▸ **The problem**
Please copy the text of the entries without changes, from their very start through the line that contains "Multihalle (Meiningen)", including that line. Leave the pictures out of your answer.

▸ **Data**
+ + + + + + +
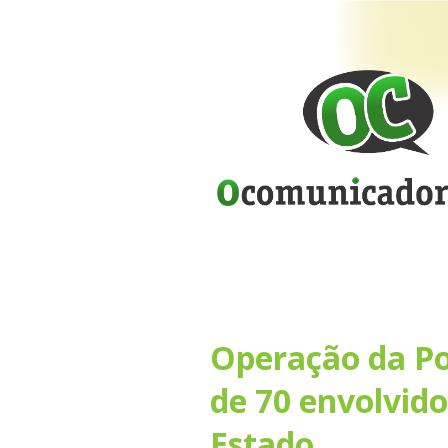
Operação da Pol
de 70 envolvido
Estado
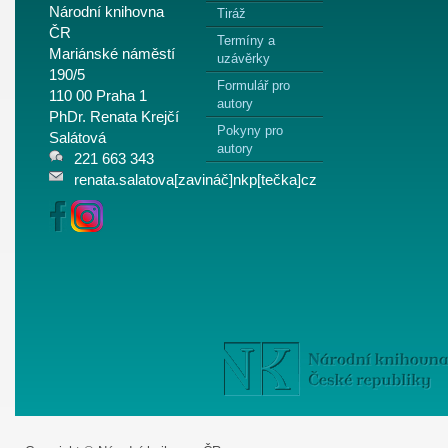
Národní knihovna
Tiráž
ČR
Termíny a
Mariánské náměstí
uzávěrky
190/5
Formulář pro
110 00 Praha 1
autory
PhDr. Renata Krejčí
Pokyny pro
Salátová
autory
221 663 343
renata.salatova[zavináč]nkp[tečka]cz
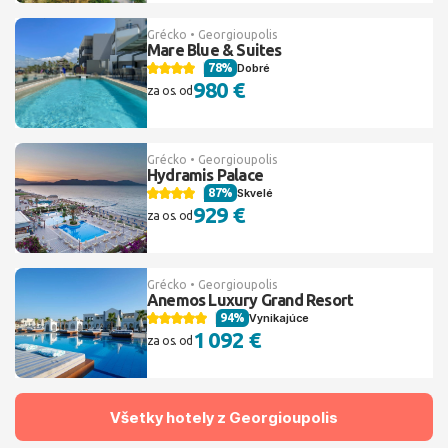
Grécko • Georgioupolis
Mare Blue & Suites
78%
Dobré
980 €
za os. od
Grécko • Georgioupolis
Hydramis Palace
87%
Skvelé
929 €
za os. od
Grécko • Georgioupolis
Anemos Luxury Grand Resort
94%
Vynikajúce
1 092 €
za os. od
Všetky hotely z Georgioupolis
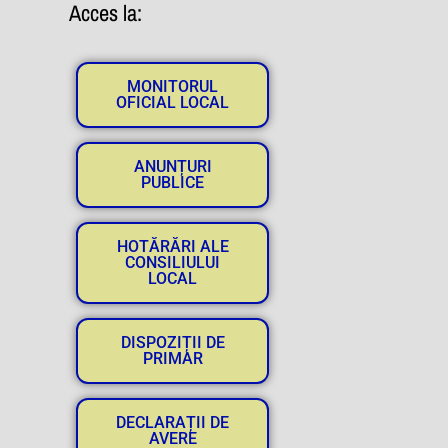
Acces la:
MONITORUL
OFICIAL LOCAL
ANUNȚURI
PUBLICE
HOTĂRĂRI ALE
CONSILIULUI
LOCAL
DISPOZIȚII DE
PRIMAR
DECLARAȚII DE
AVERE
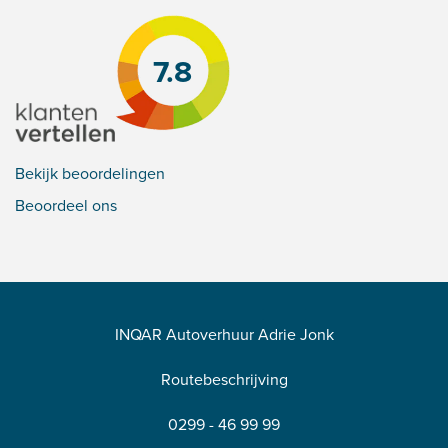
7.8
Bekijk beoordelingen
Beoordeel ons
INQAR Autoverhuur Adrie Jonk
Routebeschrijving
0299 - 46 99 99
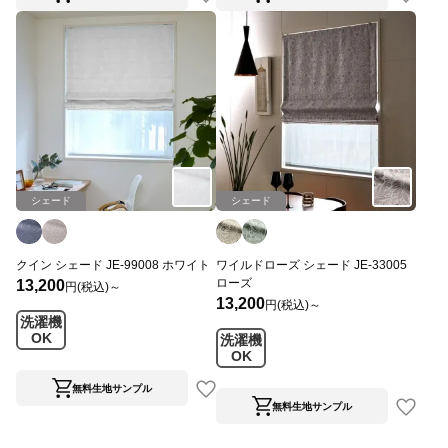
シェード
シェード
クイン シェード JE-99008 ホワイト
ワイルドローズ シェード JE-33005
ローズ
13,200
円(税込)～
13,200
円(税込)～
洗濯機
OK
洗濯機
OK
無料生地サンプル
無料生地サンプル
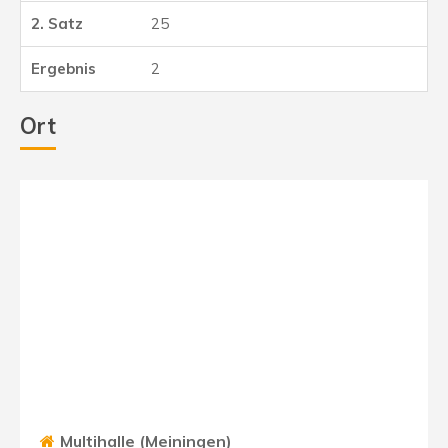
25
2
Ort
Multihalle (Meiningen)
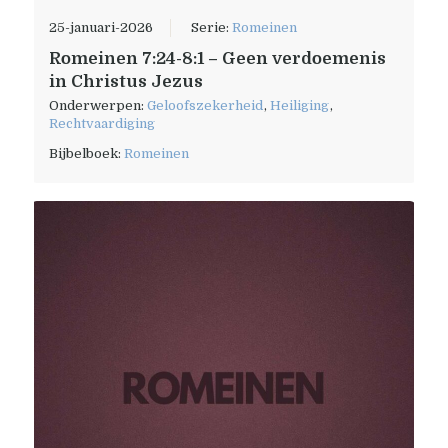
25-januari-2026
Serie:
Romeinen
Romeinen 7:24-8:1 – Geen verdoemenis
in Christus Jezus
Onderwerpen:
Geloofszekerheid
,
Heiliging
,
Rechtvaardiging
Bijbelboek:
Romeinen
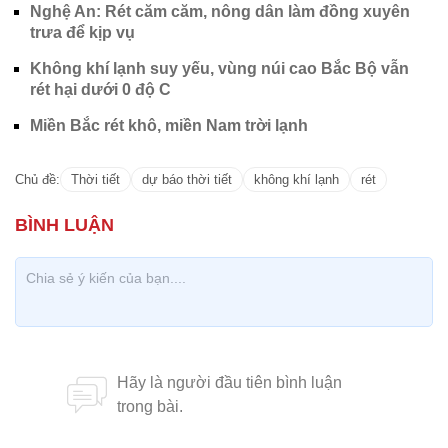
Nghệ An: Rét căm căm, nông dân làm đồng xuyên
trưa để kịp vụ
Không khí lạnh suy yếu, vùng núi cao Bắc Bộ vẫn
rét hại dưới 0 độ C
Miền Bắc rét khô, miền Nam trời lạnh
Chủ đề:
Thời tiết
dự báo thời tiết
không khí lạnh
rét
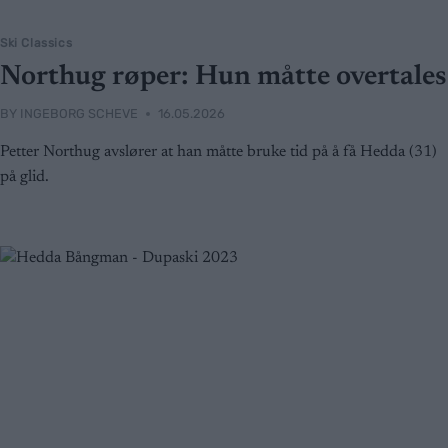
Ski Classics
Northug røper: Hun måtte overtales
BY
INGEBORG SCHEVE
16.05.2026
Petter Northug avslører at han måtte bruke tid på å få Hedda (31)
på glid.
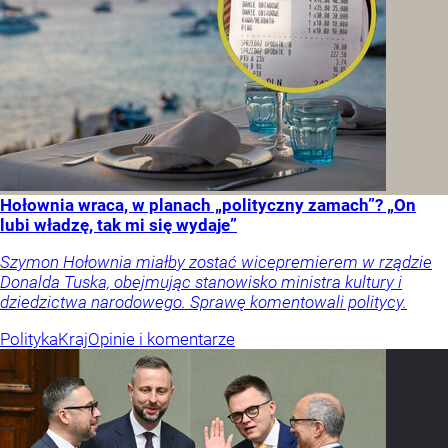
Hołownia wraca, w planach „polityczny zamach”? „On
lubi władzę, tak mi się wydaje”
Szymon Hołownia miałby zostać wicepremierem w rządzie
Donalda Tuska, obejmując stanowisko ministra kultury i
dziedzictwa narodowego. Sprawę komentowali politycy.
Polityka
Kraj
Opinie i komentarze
+ + + + + + +
▸ **Solution below**
Operação da Pol
de 70 envolvido
Estado
Národní knihovna
Tiráž
ČR
Termíny a
Mariánské náměstí
uzávěrky
190/5
Formulář pro
110 00 Praha 1
autory
PhDr. Renata Krejčí
Pokyny pro
Salátová
autory
221 663 343
renata.salatova[zavináč]nkp[tečka]cz
Grécko • Georgioupolis
Mare Blue & Suites
78%
Dobré
980 €
za os. od
Grécko • Georgioupolis
Hydramis Palace
87%
Skvelé
929 €
za os. od
Grécko • Georgioupolis
Anemos Luxury Grand Resort
94%
Vynikajúce
1 092 €
za os. od
Všetky hotely z Georgioupolis
Acces la:
MONITORUL
OFICIAL LOCAL
ANUNȚURI
PUBLICE
HOTĂRĂRI ALE
CONSILIULUI
LOCAL
DISPOZIȚII DE
PRIMAR
DECLARAȚII DE
AVERE
7.8
Bekijk beoordelingen
Beoordeel ons
INQAR Autoverhuur Adrie Jonk
Routebeschrijving
0299 - 46 99 99
シェード
シェード
クイン シェード JE-99008 ホワイト
ワイルドローズ シェード JE-33005
ローズ
13,200
円(税込)～
13,200
円(税込)～
洗濯機
OK
洗濯機
OK
無料生地サンプル
無料生地サンプル
25
2
Ort
Multihalle (Meiningen)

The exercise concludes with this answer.